Vibration serviceability assessment of lightweight floor structures subjected to human-induced excitation

Despite an increasing number of contemporary floors being constructed according to present vibration serviceability design guidelines, many of them do not provide satisfactory vibration performance. This is due to limitations in current guidelines for evaluating vibration performance, which consider a single pedestrian modeled as a stationary deterministic load and do not take into account the effect of varying walking paths on the floor’s dynamic response. Furthermore, the assessment of floor vibration performance based on a single pedestrian’s walking load scenario is not representative of the real-world situation, where floors are often subjected to simultaneous multi-pedestrian walking loads. Additionally, since the force of pedestrian walking is stochastic in nature, the deterministic approaches used by these guidelines can lead to unreliable estimates of vibration response.

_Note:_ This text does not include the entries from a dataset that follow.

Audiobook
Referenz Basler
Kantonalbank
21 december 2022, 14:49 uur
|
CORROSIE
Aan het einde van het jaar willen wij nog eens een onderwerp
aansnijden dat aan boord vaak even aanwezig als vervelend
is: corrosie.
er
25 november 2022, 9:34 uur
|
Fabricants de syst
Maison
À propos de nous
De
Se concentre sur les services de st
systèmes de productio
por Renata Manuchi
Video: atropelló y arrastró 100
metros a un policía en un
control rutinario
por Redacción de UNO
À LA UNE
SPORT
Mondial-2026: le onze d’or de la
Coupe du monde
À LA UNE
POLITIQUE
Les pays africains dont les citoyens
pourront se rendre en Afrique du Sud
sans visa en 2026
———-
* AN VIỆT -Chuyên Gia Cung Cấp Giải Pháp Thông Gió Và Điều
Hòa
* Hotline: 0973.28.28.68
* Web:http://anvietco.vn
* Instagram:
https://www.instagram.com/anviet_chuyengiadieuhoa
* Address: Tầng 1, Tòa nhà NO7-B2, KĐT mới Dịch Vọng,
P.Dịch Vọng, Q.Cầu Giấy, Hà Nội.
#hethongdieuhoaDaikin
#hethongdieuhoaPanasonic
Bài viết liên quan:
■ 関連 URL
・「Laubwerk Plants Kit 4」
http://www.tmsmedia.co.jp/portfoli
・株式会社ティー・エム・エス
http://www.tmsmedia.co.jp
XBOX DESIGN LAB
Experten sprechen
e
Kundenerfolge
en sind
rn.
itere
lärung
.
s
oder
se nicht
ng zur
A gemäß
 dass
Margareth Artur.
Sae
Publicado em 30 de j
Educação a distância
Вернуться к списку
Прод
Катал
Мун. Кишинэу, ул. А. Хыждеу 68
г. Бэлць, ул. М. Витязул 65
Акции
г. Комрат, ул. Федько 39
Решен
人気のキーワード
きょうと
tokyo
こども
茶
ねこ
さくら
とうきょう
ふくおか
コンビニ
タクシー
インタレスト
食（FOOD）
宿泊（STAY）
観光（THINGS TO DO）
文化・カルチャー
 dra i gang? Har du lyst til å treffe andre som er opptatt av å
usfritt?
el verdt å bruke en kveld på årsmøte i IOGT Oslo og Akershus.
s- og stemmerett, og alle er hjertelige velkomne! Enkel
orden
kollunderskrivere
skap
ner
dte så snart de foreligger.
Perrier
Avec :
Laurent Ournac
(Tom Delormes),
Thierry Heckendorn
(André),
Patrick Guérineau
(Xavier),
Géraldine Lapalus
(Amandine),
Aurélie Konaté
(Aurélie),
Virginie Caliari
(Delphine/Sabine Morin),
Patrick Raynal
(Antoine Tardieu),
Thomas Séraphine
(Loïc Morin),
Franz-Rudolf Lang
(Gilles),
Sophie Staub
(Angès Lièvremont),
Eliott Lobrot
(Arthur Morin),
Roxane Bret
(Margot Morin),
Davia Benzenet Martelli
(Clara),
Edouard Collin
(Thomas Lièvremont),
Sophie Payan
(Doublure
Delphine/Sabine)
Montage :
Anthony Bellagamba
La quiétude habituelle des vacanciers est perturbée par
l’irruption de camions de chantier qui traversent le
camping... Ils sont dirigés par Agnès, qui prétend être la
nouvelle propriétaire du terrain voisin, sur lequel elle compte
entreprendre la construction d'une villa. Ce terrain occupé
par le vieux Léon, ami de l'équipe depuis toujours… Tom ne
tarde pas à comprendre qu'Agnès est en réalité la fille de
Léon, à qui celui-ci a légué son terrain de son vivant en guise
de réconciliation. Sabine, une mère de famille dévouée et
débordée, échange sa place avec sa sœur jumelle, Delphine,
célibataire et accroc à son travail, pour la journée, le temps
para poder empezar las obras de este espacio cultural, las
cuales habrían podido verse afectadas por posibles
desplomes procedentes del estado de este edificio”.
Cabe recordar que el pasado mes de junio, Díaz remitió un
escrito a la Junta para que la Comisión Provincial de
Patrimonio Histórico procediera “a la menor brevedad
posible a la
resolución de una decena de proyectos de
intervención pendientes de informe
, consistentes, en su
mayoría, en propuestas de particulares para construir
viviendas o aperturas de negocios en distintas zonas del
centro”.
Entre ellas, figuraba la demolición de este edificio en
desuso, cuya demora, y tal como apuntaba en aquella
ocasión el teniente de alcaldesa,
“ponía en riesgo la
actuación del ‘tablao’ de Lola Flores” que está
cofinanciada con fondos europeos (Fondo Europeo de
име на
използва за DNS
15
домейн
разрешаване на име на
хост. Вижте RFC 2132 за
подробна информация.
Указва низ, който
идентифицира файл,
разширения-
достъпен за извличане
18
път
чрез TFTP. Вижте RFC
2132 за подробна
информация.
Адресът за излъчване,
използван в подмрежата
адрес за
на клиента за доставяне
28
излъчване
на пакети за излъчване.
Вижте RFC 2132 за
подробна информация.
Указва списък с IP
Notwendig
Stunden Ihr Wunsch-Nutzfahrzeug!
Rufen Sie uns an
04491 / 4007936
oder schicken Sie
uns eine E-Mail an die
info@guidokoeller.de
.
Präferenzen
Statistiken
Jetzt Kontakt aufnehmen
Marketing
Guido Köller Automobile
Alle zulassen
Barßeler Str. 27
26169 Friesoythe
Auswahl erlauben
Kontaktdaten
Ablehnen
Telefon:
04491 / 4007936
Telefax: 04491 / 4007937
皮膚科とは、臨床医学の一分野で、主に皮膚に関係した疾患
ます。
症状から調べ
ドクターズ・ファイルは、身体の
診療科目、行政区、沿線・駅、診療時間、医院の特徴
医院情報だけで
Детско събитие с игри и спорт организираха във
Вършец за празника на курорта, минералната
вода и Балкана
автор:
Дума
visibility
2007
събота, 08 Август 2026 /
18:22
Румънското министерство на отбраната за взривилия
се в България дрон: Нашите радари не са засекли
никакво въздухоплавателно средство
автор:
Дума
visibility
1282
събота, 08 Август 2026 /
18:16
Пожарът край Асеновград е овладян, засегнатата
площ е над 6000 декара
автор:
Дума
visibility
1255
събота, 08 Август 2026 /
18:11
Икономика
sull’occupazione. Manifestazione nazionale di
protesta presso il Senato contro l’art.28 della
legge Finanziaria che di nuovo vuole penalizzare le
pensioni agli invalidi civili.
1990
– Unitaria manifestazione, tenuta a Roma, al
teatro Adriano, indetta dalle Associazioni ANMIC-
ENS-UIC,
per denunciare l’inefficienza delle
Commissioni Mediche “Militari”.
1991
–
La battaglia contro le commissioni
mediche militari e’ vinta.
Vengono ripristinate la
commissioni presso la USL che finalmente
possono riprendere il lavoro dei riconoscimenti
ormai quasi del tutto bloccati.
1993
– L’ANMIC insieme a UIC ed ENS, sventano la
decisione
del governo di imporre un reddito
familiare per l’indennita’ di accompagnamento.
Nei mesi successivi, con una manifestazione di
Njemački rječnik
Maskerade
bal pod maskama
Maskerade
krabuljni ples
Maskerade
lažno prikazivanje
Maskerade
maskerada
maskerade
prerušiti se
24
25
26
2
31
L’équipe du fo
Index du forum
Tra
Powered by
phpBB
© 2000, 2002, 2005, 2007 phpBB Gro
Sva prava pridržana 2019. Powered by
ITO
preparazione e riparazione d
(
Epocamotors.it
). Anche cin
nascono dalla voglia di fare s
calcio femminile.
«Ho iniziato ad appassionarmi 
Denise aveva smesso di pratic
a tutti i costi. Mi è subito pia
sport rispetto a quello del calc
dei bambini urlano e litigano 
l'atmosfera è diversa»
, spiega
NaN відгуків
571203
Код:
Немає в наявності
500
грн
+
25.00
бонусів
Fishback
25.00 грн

Although several studies aim to improve design tools for floor vibration serviceability, there are still gaps that need to be addressed to enhance the accuracy of these models and design tools without compromising the reliability of the results. This thesis explores the dynamic response of floors under pedestrian walking loads. The research includes deterministic and probabilistic approaches to investigate the dynamic response of floors under single and multiple pedestrian walking loads, including the variability of walking paths and loads. The study addresses the deficiencies of current design guidelines and proposes new analytical methods to accurately evaluate the vibration serviceability of floors. The proposed analytical methods are applied to real floor structures to demonstrate their reliability and effectiveness.